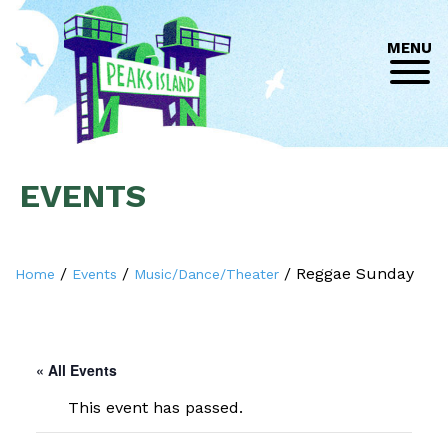
MENU
EVENTS
/
/
/
Reggae Sunday
Home
Events
Music/Dance/Theater
« All Events
This event has passed.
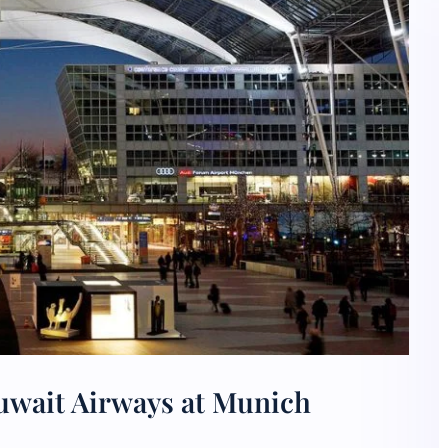
uwait Airways at Munich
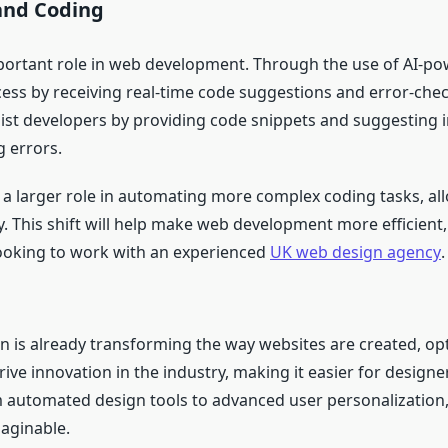
and Coding
important role in web development. Through the use of AI-p
ss by receiving real-time code suggestions and error-check
sist developers by providing code snippets and suggesting
g errors.
lay a larger role in automating more complex coding tasks, a
y. This shift will help make web development more efficient, 
looking to work with an experienced
UK web design agency
.
gn is already transforming the way websites are created, o
ive innovation in the industry, making it easier for designer
 automated design tools to advanced user personalization, 
aginable.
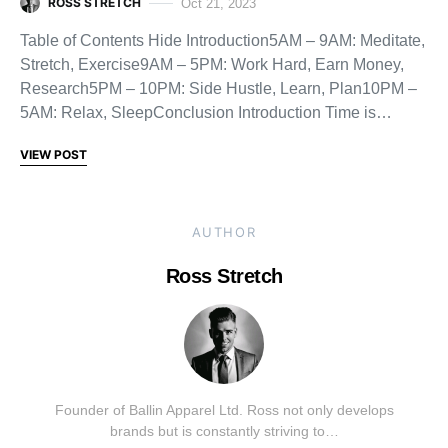
ROSS STRETCH
Oct 21, 2023
Table of Contents Hide Introduction5AM – 9AM: Meditate,
Stretch, Exercise9AM – 5PM: Work Hard, Earn Money,
Research5PM – 10PM: Side Hustle, Learn, Plan10PM –
5AM: Relax, SleepConclusion Introduction Time is…
VIEW POST
AUTHOR
Ross Stretch
Founder of Ballin Apparel Ltd. Ross not only develops
brands but is constantly striving to…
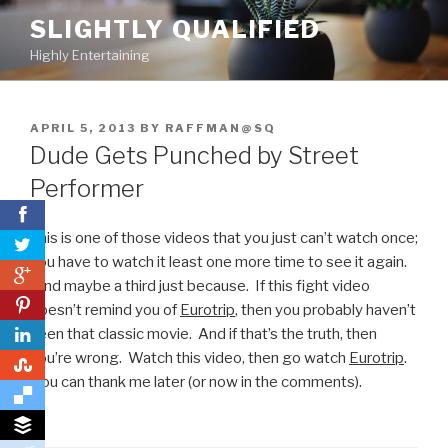
Skip
SLIGHTLY QUALIFIED
to
Highly Entertaining
content
POSTED
APRIL 5, 2013
BY
RAFFMAN@SQ
ON
Dude Gets Punched by Street
Performer
This is one of those videos that you just can’t watch once;
you have to watch it least one more time to see it again.
0
And maybe a third just because. If this fight video
0
doesn’t remind you of
Eurotrip
, then you probably haven’t
seen that classic movie. And if that’s the truth, then
you’re wrong. Watch this video, then go watch
Eurotrip
.
0
You can thank me later (or now in the comments).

**WHAT TO PRODUCE:** Everything from the line above that contains "lay a larger" down to the line that contains "Research5PM – 10PM: Side" must be reproduced exactly, both ends included. Omit the pictures.

**RESULT FOR THIS TASK:**
lay a larger role in automating more complex coding tasks, a
y. This shift will help make web development more efficient, 
looking to work with an experienced
UK web design agency
.
gn is already transforming the way websites are created, o
ive innovation in the industry, making it easier for designer
 automated design tools to advanced user personalization, 
aginable.
ROSS STRETCH
Oct 21, 2023
Table of Contents Hide Introduction5AM – 9AM: Meditate,
Stretch, Exercise9AM – 5PM: Work Hard, Earn Money,
Research5PM – 10PM: Side Hustle, Learn, Plan10PM –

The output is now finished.